ニューズウィーク日本版 / 2025年1月16日 15時52分

一方、イランはBRICSに加盟済みで、やはり中国とロシアが主導する上海協力機構(SCO)の正式メンバーでもある。

それでもシーア派の革命政権であるイラン・イスラム共和国と愛国主義的なスンニ派のサウジアラビア王国との間には根深い確執があり、両者は今も中東での影響力を競い合っている。

サウジ側にはイランの核開発計画加速に対する懸念もある(当のイランは大量破壊兵器の獲得を目指さないと断言している)。

イランのウラン濃縮や遠心分離機製造などを規制する包括的共同作業計画(イラン核合意)は、第1次トランプ政権が18年5月に離脱を表明し、崩壊の危機にある。

サウジも当初は合意に懐疑的だったが、最近の両国関係の変化を受けて、こうした合意の利点を認識するようになった。

トランプがイラン核合意への姿勢を変える可能性はあると、シュダディは言う。

「中東ではサウジとイランの関係が落ち着きつつある。
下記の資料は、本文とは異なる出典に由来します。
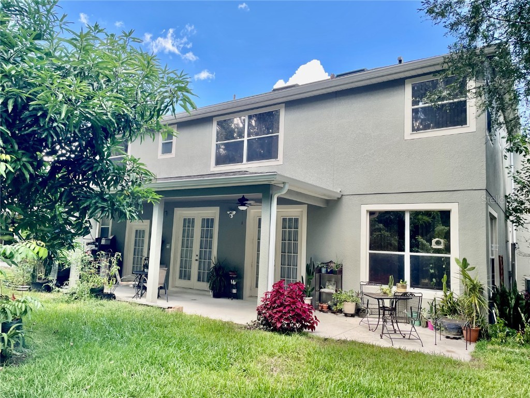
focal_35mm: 26
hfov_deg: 67.3
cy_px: 199
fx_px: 398
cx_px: 265
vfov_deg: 53.1
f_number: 1.6
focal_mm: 4.2
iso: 32
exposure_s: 1/387
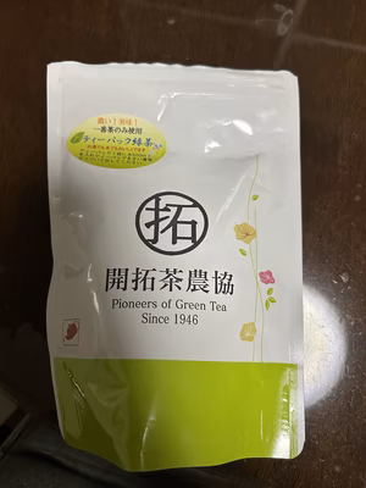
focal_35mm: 26
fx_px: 367
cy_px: 244
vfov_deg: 67.3
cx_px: 183
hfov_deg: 53.1
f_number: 1.5
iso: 320
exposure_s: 1/58
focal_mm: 5.7
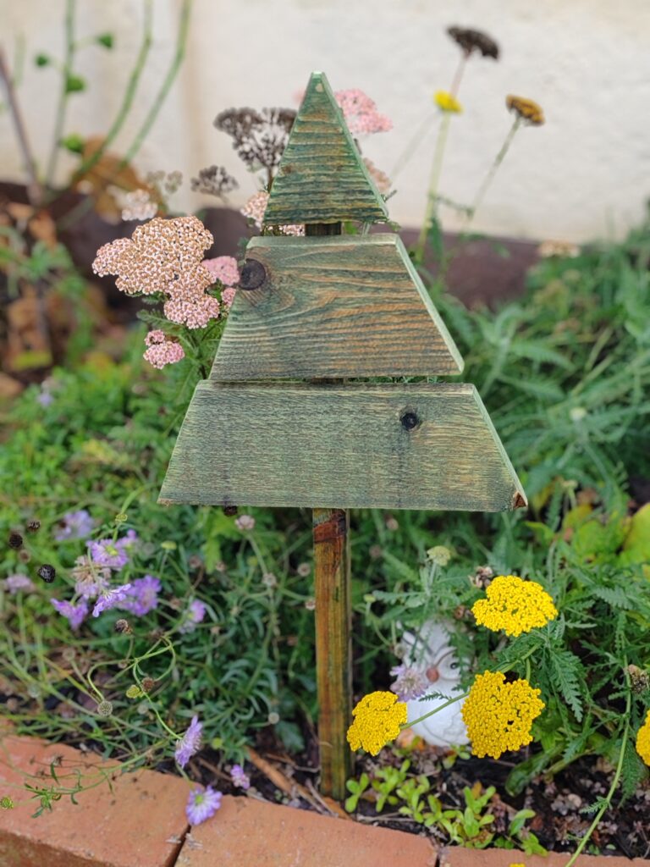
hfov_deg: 27.0
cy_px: 434
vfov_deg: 35.5
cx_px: 325
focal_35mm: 54
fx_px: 1352
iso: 50
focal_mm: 6.12
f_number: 2.4
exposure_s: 1/100
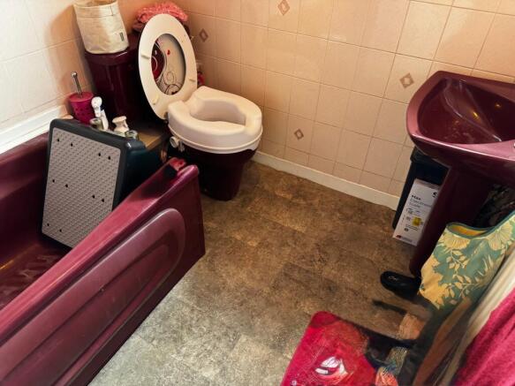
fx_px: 357
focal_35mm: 24
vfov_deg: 56.8
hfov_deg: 71.6
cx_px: 258
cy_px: 193
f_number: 1.78
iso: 640
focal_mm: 6.76
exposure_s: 1/50
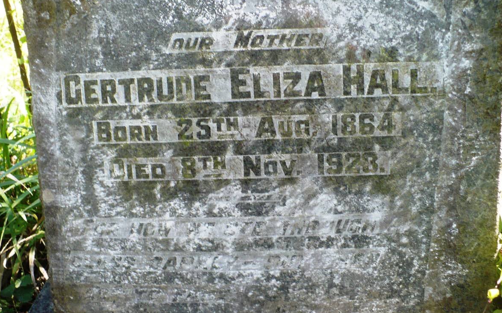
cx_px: 253
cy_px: 127
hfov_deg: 49.3
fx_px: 547
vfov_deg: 31.9
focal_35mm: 40
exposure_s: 1/100
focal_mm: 6.1
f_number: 2.8
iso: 200
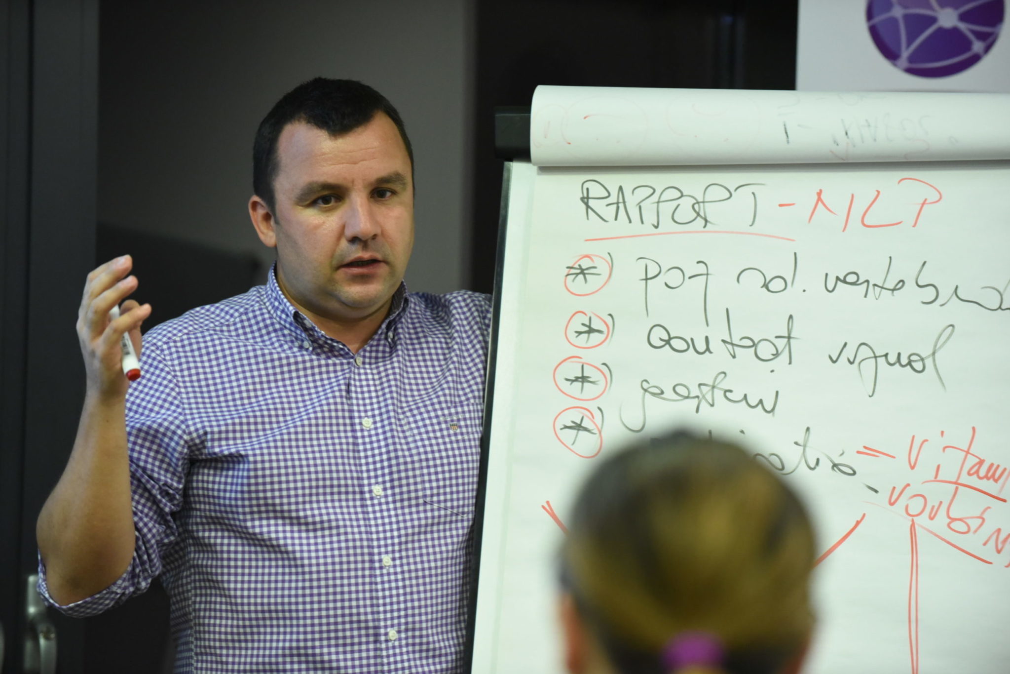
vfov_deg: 8.9
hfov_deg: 13.2
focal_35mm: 155
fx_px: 4349
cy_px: 337
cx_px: 505
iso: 4000
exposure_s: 1/125
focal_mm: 155
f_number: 3.5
イランは経済的圧力とイスラエルの攻撃を受けて、かつてない柔軟性を見せ、新たな核合意に関する対話が可能になっている。サウジは今後の交渉で重要な役割を果たすだろう」

イデオロギー的な共通点も

サウジの地政学アナリストでコンサルタントグループ「サウジ・エリート」の代表を務めるモハメド・アルハメドは、「最近のサウジとイランの外交的雪解けは、わが国の外交政策が大きく転換したことを意味する」と本誌に語った。

「イランとの開かれた対話ルートを維持することは、わが国が地域の緊張を管理し、自国の利益にならない紛争に巻き込まれることを避けるのに役立つ。ただし、警戒を怠ってはならない」

「イスラエルとイランとの強硬姿勢は中東情勢を不安定にし、サウジの安全保障を脅かしかねない。サウジは国益を優先して、緊張拡大を抑制し対立ではなく対話を促す均衡の取れたアプローチを提唱すべきだ」

トランプは大統領選で7つの激戦州を全て制してカマラ・ハリス副大統領に圧勝したが、経済・外交の多様化を進める産油国サウジはそれ以上に手ごわい相手かもしれない。

「サウジにはさまざまな選択肢があり、アメリカの優先課題に関係なく国益を追求するだろうと認識することが重要だ。核心的利益が一致しなければアメリカは他の国や社会に急進的な政策を押し付けられないことをサウジは承知している」

それでもイデオロギー的には共通点が多い。トランプの孤立主義的な外交戦略「アメリカ・ファースト」は、サウジの次期国王の改革・愛国主義路線と非常に多くの点で呼応する。